You can refer to the original paper Get To The Point: Summarization with Pointer-Generator Networks to find out what is Pointer-Generator networks. For an intuitive overview of the paper, read the blog post.

The author has shared her implementation based on old seq2seq apis, you can find it here. I used the new seq2seq api, and test on tensorflow with version 1.4. I found some methods are changed in tf-1.7, so it won't work in tf-1.7.

Copy

The copy implementation is almost the same as the orginal code, and I create a new Decoder class. At each decode step, we calculate the p_gen and the extended final vocab distribution.

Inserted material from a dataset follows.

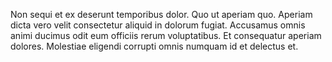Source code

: Non sequi et ex deserunt temporibus dolor. Quo ut aperiam quo. Aperiam dicta vero velit consectetur aliquid in dolorum fugiat. Accusamus omnis animi ducimus odit eum officiis rerum voluptatibus. Et consequatur aperiam dolores. Molestiae eligendi corrupti omnis numquam id et delectus et.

When I calculate the loss, I got NANs. After a painful debugging, I found out that it is because we have paddings in the input tokens, we will got 0 probability at those positions. If we use them to calculate log(p), then we will get INF values, and apply maskes to them will get NAN values.

Coverage

Since I want to use seq2seq apis, I have to read the source code of these apis and rewrite some classes. Thanks to the contributors of seq2seq, it's not difficult to add new features. I thought coverage should be easy to implement, but I was wrong. I need to rewrite the attention mechanism, the attention wrapper.

Tensorflow is a static graph, so the code doesn't run in the order you write. The while loop makes me want to die. I want to use pytorch now.

I don't have time to test coverage with large dataset right now. I only use the toy data to test the them, which works.

Beam search

Havn't got time to implement beam search. The beam search decoder is totally different from basic decoder. So I may not want to try to implement beam search in graph.